# start of Recorded data

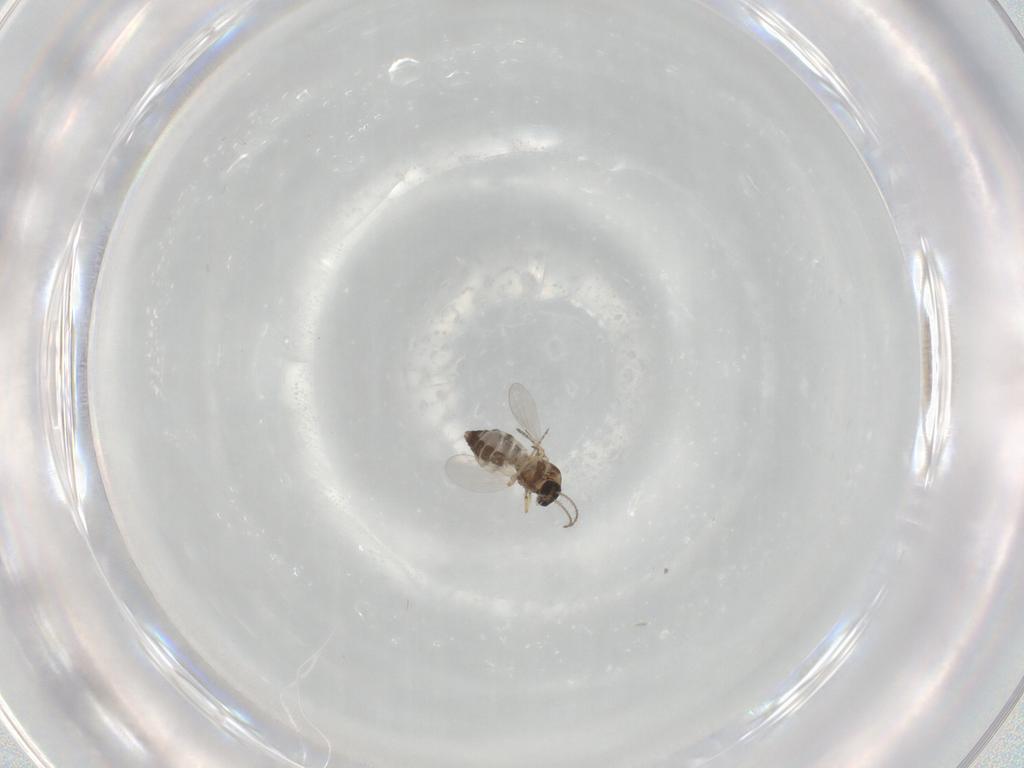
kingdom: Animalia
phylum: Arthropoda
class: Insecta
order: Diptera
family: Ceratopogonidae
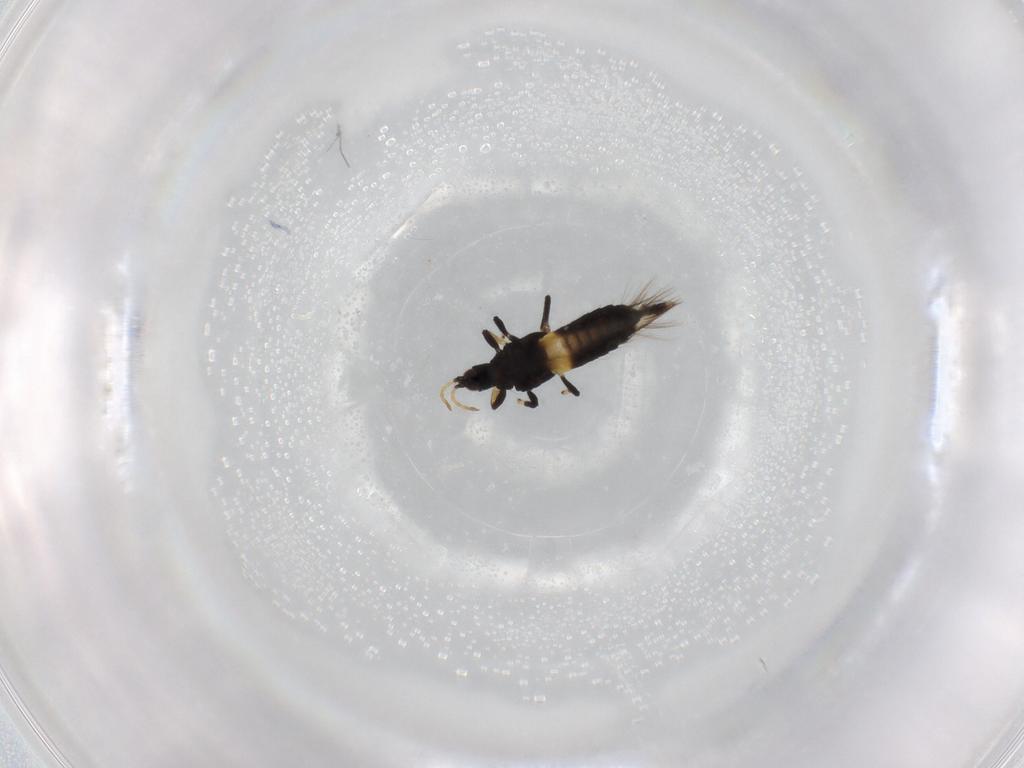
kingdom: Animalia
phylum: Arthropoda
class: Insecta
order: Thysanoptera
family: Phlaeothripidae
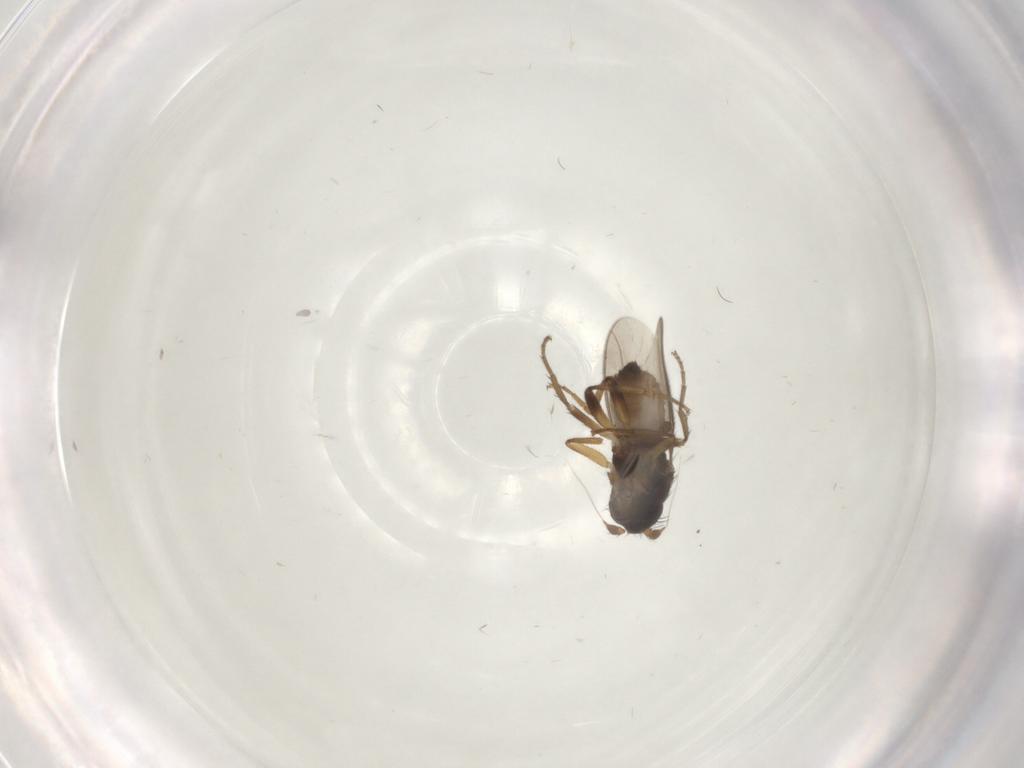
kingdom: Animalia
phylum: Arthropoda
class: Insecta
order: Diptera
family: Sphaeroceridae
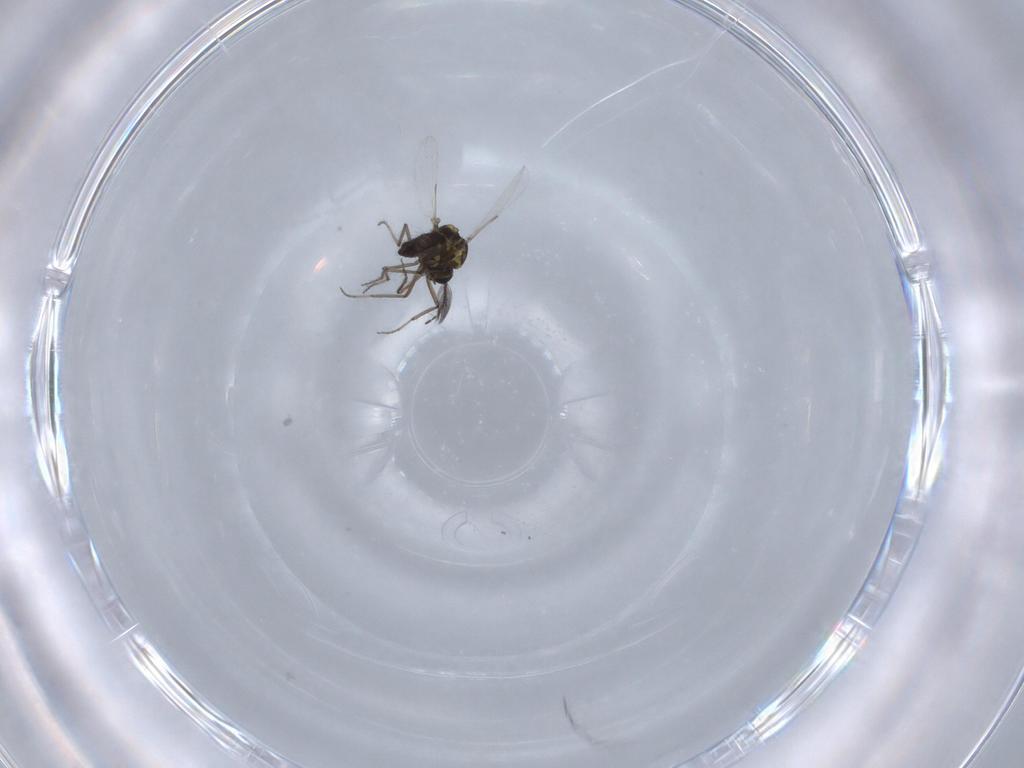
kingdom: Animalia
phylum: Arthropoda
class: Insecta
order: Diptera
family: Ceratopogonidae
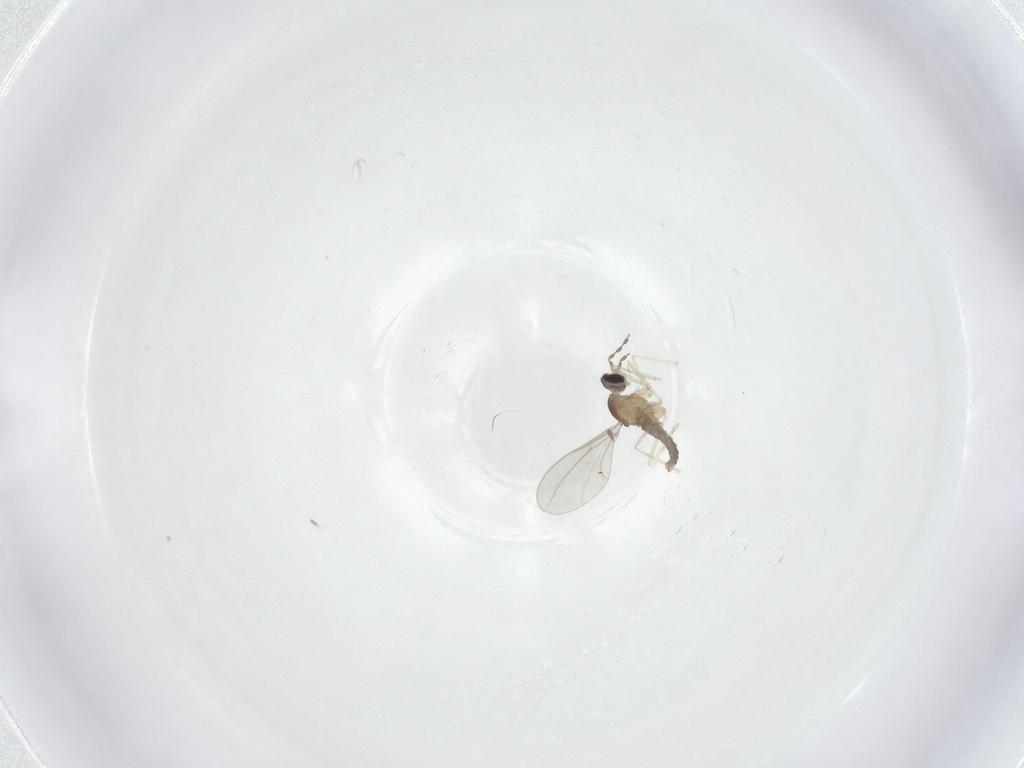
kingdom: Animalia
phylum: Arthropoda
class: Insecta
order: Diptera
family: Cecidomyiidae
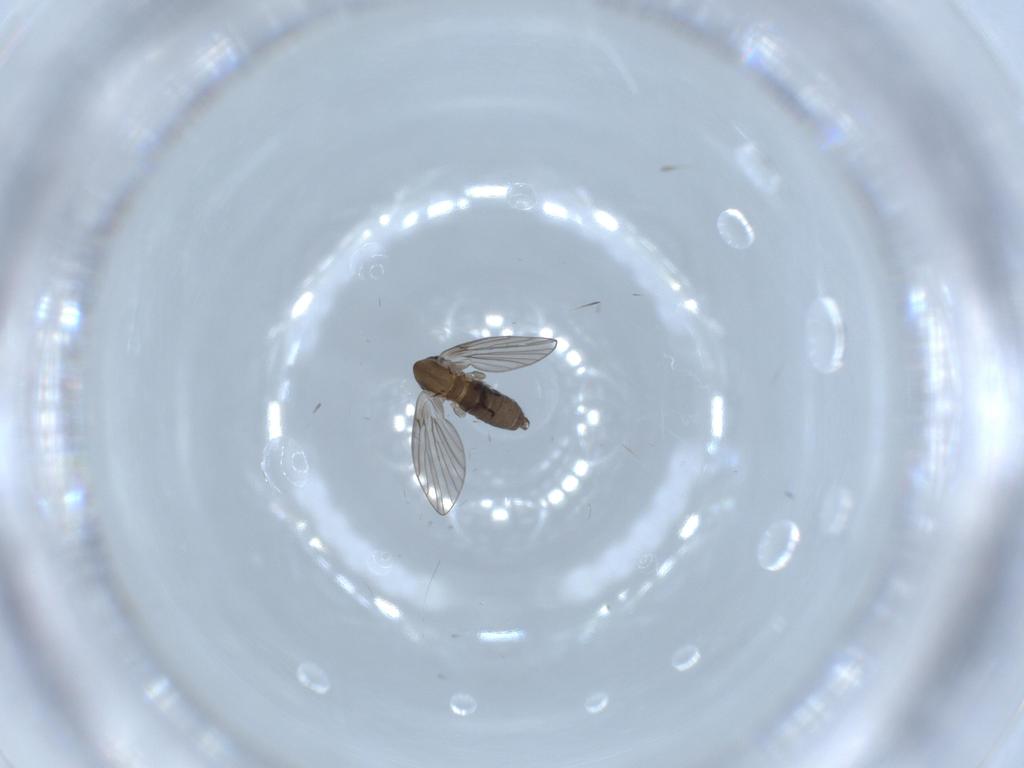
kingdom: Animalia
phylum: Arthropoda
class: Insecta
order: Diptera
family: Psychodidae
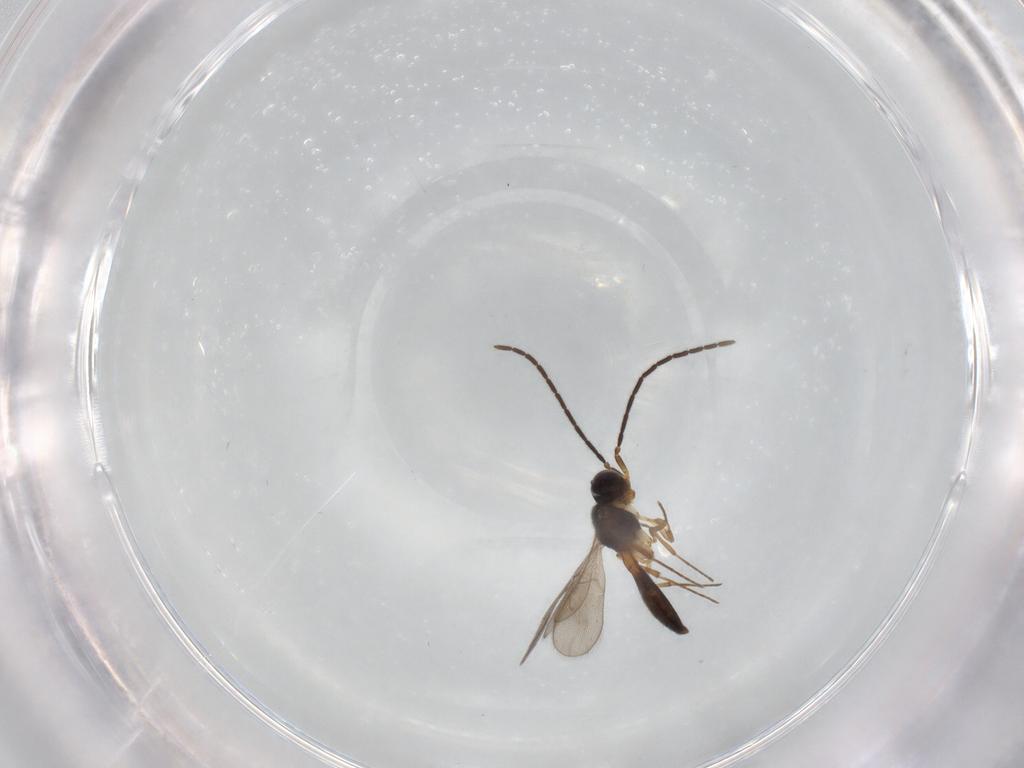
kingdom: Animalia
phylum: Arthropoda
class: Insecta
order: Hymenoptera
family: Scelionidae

# end of Recorded data

Your instructions. Copy every line of the records above word for word, and leave the pictures out.

Finished exercise.
kingdom: Animalia
phylum: Arthropoda
class: Insecta
order: Diptera
family: Ceratopogonidae
kingdom: Animalia
phylum: Arthropoda
class: Insecta
order: Thysanoptera
family: Phlaeothripidae
kingdom: Animalia
phylum: Arthropoda
class: Insecta
order: Diptera
family: Sphaeroceridae
kingdom: Animalia
phylum: Arthropoda
class: Insecta
order: Diptera
family: Ceratopogonidae
kingdom: Animalia
phylum: Arthropoda
class: Insecta
order: Diptera
family: Cecidomyiidae
kingdom: Animalia
phylum: Arthropoda
class: Insecta
order: Diptera
family: Psychodidae
kingdom: Animalia
phylum: Arthropoda
class: Insecta
order: Hymenoptera
family: Scelionidae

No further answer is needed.